## Exercise aim
Retype the records below from their first line through the line holding "链接的模型在成组状态下，选择", including both ends and no pictures.

:::

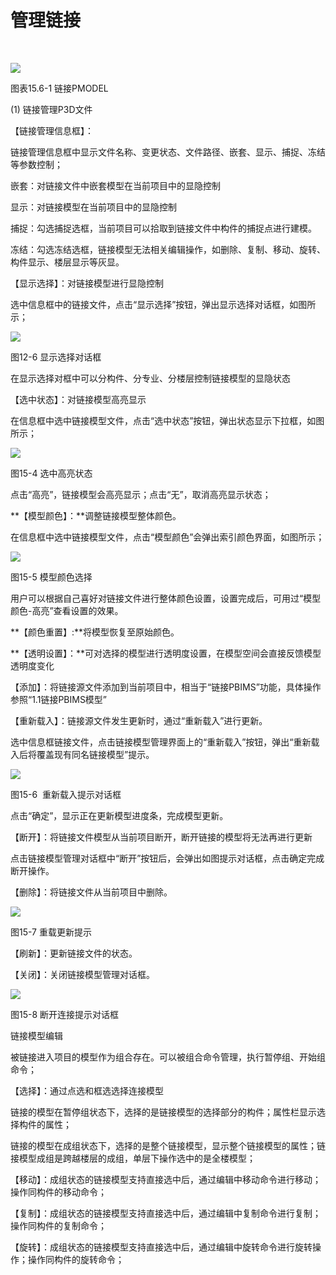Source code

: # 管理链接
<br/>

![](file:///C:\Users\pkpm\AppData\Local\Temp\ksohtml8136\wps209.jpg)

图表15.6-1 链接PMODEL

(1) 链接管理P3D文件

【链接管理信息框】：

链接管理信息框中显示文件名称、变更状态、文件路径、嵌套、显示、捕捉、冻结等参数控制；

嵌套：对链接文件中嵌套模型在当前项目中的显隐控制

显示：对链接模型在当前项目中的显隐控制

捕捉：勾选捕捉选框，当前项目可以拾取到链接文件中构件的捕捉点进行建模。

冻结：勾选冻结选框，链接模型无法相关编辑操作，如删除、复制、移动、旋转、构件显示、楼层显示等灰显。

【显示选择】：对链接模型进行显隐控制

选中信息框中的链接文件，点击“显示选择”按钮，弹出显示选择对话框，如图所示；

![](file:///C:\Users\pkpm\AppData\Local\Temp\ksohtml8136\wps210.jpg)

图12-6 显示选择对话框

在显示选择对框中可以分构件、分专业、分楼层控制链接模型的显隐状态

【选中状态】：对链接模型高亮显示

在信息框中选中链接模型文件，点击“选中状态”按钮，弹出状态显示下拉框，如图所示；

![](file:///C:\Users\pkpm\AppData\Local\Temp\ksohtml8136\wps211.jpg)

图15\-4 选中高亮状态

点击“高亮”，链接模型会高亮显示；点击“无”，取消高亮显示状态；

**【模型颜色】：**调整链接模型整体颜色。

在信息框中选中链接模型文件，点击“模型颜色”会弹出索引颜色界面，如图所示；

![](file:///C:\Users\pkpm\AppData\Local\Temp\ksohtml8136\wps212.jpg)

图15\-5 模型颜色选择

用户可以根据自己喜好对链接文件进行整体颜色设置，设置完成后，可用过“模型颜色\-高亮”查看设置的效果。

**【颜色重置】:**将模型恢复至原始颜色。

**【透明设置】：**可对选择的模型进行透明度设置，在模型空间会直接反馈模型透明度变化

【添加】：将链接源文件添加到当前项目中，相当于“链接PBIMS”功能，具体操作参照“1.1链接PBIMS模型”

【重新载入】：链接源文件发生更新时，通过“重新载入”进行更新。

选中信息框链接文件，点击链接模型管理界面上的“重新载入”按钮，弹出“重新载入后将覆盖现有同名链接模型”提示。

![](file:///C:\Users\pkpm\AppData\Local\Temp\ksohtml8136\wps213.jpg)

图15\-6  重新载入提示对话框

点击“确定”，显示正在更新模型进度条，完成模型更新。

【断开】：将链接文件模型从当前项目断开，断开链接的模型将无法再进行更新

点击链接模型管理对话框中“断开”按钮后，会弹出如图提示对话框，点击确定完成断开操作。

【删除】：将链接文件从当前项目中删除。

![](file:///C:\Users\pkpm\AppData\Local\Temp\ksohtml8136\wps214.jpg)

图15\-7 重载更新提示

【刷新】：更新链接文件的状态。

【关闭】：关闭链接模型管理对话框。

![](file:///C:\Users\pkpm\AppData\Local\Temp\ksohtml8136\wps215.jpg)

图15\-8 断开连接提示对话框

链接模型编辑

被链接进入项目的模型作为组合存在。可以被组合命令管理，执行暂停组、开始组命令；

【选择】：通过点选和框选选择连接模型

链接的模型在暂停组状态下，选择的是链接模型的选择部分的构件；属性栏显示选择构件的属性；

链接的模型在成组状态下，选择的是整个链接模型，显示整个链接模型的属性；链接模型成组是跨越楼层的成组，单层下操作选中的是全楼模型；

【移动】：成组状态的链接模型支持直接选中后，通过编辑中移动命令进行移动；操作同构件的移动命令；

【复制】：成组状态的链接模型支持直接选中后，通过编辑中复制命令进行复制；操作同构件的复制命令；

【旋转】：成组状态的链接模型支持直接选中后，通过编辑中旋转命令进行旋转操作；操作同构件的旋转命令；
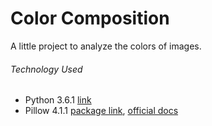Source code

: # Color Composition

A little project to analyze the colors of images.

###### Technology Used
* Python 3.6.1 [link](https://www.python.org/downloads/release/python-361/) 
* Pillow 4.1.1 [package link](https://pypi.python.org/pypi/Pillow/4.1.1), [official docs](http://python-pillow.org/)

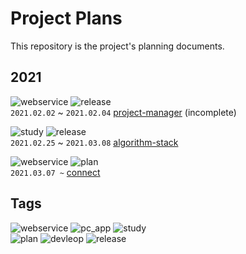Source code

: # Project Plans

This repository is the project's planning documents.

## 2021

![webservice](https://img.shields.io/badge/service-web-yellow) ![release](https://img.shields.io/badge/-release-brightgreen)  
`2021.02.02` ~ `2021.02.04` [project-manager](./webservice/project-manager/) (incomplete)

![study](https://img.shields.io/badge/-study-grey) ![release](https://img.shields.io/badge/-release-brightgreen)  
`2021.02.25` ~ `2021.03.08` [algorithm-stack](./study/algorithm-stack/)

![webservice](https://img.shields.io/badge/service-web-yellow) ![plan](https://img.shields.io/badge/-plan-blue)  
`2021.03.07 ~` [connect](./webservice/connect/)

## Tags

![webservice](https://img.shields.io/badge/service-web-yellow) ![pc_app](https://img.shields.io/badge/application-window-9cf) ![study](https://img.shields.io/badge/-study-grey)  
![plan](https://img.shields.io/badge/-plan-blue) ![devleop](https://img.shields.io/badge/-develop-green) ![release](https://img.shields.io/badge/-release-brightgreen)
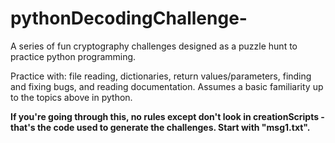 # pythonDecodingChallenge-

A series of fun cryptography challenges designed as a puzzle hunt to practice python programming. 

Practice with: file reading, dictionaries, return values/parameters, finding and fixing bugs, and reading documentation. 
Assumes a basic familiarity up to the topics above in python. 

<b> If you're going through this, no rules except don't look in creationScripts - that's the code used to generate the challenges. Start with "msg1.txt". </b> 
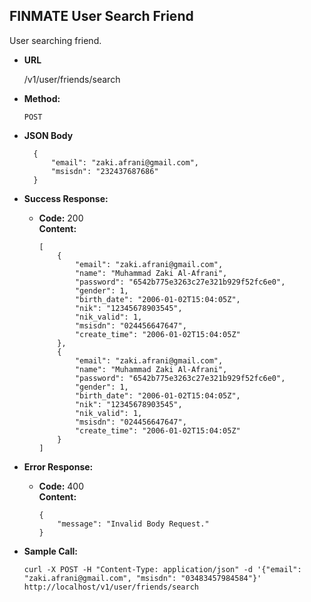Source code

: **FINMATE User Search Friend**
----
  User searching friend.

* **URL**

  /v1/user/friends/search

* **Method:**

  `POST`

* **JSON Body**

        {
            "email": "zaki.afrani@gmail.com",
            "msisdn": "232437687686"
        }

* **Success Response:**

  * **Code:** 200 <br />
    **Content:**

        [
            {
                "email": "zaki.afrani@gmail.com",
                "name": "Muhammad Zaki Al-Afrani",
                "password": "6542b775e3263c27e321b929f52fc6e0",
                "gender": 1,
                "birth_date": "2006-01-02T15:04:05Z",
                "nik": "12345678903545",
                "nik_valid": 1,
                "msisdn": "024456647647",
                "create_time": "2006-01-02T15:04:05Z"
            },
            {
                "email": "zaki.afrani@gmail.com",
                "name": "Muhammad Zaki Al-Afrani",
                "password": "6542b775e3263c27e321b929f52fc6e0",
                "gender": 1,
                "birth_date": "2006-01-02T15:04:05Z",
                "nik": "12345678903545",
                "nik_valid": 1,
                "msisdn": "024456647647",
                "create_time": "2006-01-02T15:04:05Z"
            }
        ]

* **Error Response:**

  * **Code:** 400 <br />
    **Content:**

        {
            "message": "Invalid Body Request."
        }


* **Sample Call:**

  `curl -X POST -H "Content-Type: application/json" -d '{"email": "zaki.afrani@gmail.com", "msisdn": "03483457984584"}' http://localhost/v1/user/friends/search`
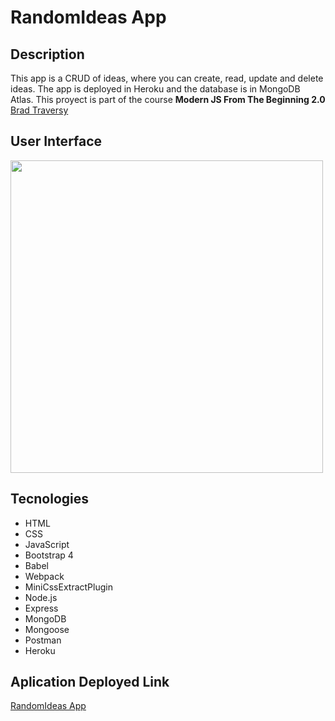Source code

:# RandomIdeas App

## Description

This app is a CRUD of ideas, where you can create, read, update and delete ideas. The app is deployed in Heroku and the database is in MongoDB Atlas.
This proyect is part of the course **Modern JS From The Beginning 2.0** [Brad Traversy](https://www.traversymedia.com/)

## User Interface

<img src="" width="500">

## Tecnologies

- HTML
- CSS
- JavaScript
- Bootstrap 4
- Babel
- Webpack
- MiniCssExtractPlugin
- Node.js
- Express
- MongoDB
- Mongoose
- Postman
- Heroku

## Aplication Deployed Link

[RandomIdeas App]()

:::

## Task solution
Source code

: # 管理链接
<br/>

![](file:///C:\Users\pkpm\AppData\Local\Temp\ksohtml8136\wps209.jpg)

图表15.6-1 链接PMODEL

(1) 链接管理P3D文件

【链接管理信息框】：

链接管理信息框中显示文件名称、变更状态、文件路径、嵌套、显示、捕捉、冻结等参数控制；

嵌套：对链接文件中嵌套模型在当前项目中的显隐控制

显示：对链接模型在当前项目中的显隐控制

捕捉：勾选捕捉选框，当前项目可以拾取到链接文件中构件的捕捉点进行建模。

冻结：勾选冻结选框，链接模型无法相关编辑操作，如删除、复制、移动、旋转、构件显示、楼层显示等灰显。

【显示选择】：对链接模型进行显隐控制

选中信息框中的链接文件，点击“显示选择”按钮，弹出显示选择对话框，如图所示；

![](file:///C:\Users\pkpm\AppData\Local\Temp\ksohtml8136\wps210.jpg)

图12-6 显示选择对话框

在显示选择对框中可以分构件、分专业、分楼层控制链接模型的显隐状态

【选中状态】：对链接模型高亮显示

在信息框中选中链接模型文件，点击“选中状态”按钮，弹出状态显示下拉框，如图所示；

![](file:///C:\Users\pkpm\AppData\Local\Temp\ksohtml8136\wps211.jpg)

图15\-4 选中高亮状态

点击“高亮”，链接模型会高亮显示；点击“无”，取消高亮显示状态；

**【模型颜色】：**调整链接模型整体颜色。

在信息框中选中链接模型文件，点击“模型颜色”会弹出索引颜色界面，如图所示；

![](file:///C:\Users\pkpm\AppData\Local\Temp\ksohtml8136\wps212.jpg)

图15\-5 模型颜色选择

用户可以根据自己喜好对链接文件进行整体颜色设置，设置完成后，可用过“模型颜色\-高亮”查看设置的效果。

**【颜色重置】:**将模型恢复至原始颜色。

**【透明设置】：**可对选择的模型进行透明度设置，在模型空间会直接反馈模型透明度变化

【添加】：将链接源文件添加到当前项目中，相当于“链接PBIMS”功能，具体操作参照“1.1链接PBIMS模型”

【重新载入】：链接源文件发生更新时，通过“重新载入”进行更新。

选中信息框链接文件，点击链接模型管理界面上的“重新载入”按钮，弹出“重新载入后将覆盖现有同名链接模型”提示。

![](file:///C:\Users\pkpm\AppData\Local\Temp\ksohtml8136\wps213.jpg)

图15\-6  重新载入提示对话框

点击“确定”，显示正在更新模型进度条，完成模型更新。

【断开】：将链接文件模型从当前项目断开，断开链接的模型将无法再进行更新

点击链接模型管理对话框中“断开”按钮后，会弹出如图提示对话框，点击确定完成断开操作。

【删除】：将链接文件从当前项目中删除。

![](file:///C:\Users\pkpm\AppData\Local\Temp\ksohtml8136\wps214.jpg)

图15\-7 重载更新提示

【刷新】：更新链接文件的状态。

【关闭】：关闭链接模型管理对话框。

![](file:///C:\Users\pkpm\AppData\Local\Temp\ksohtml8136\wps215.jpg)

图15\-8 断开连接提示对话框

链接模型编辑

被链接进入项目的模型作为组合存在。可以被组合命令管理，执行暂停组、开始组命令；

【选择】：通过点选和框选选择连接模型

链接的模型在暂停组状态下，选择的是链接模型的选择部分的构件；属性栏显示选择构件的属性；

链接的模型在成组状态下，选择的是整个链接模型，显示整个链接模型的属性；链接模型成组是跨越楼层的成组，单层下操作选中的是全楼模型；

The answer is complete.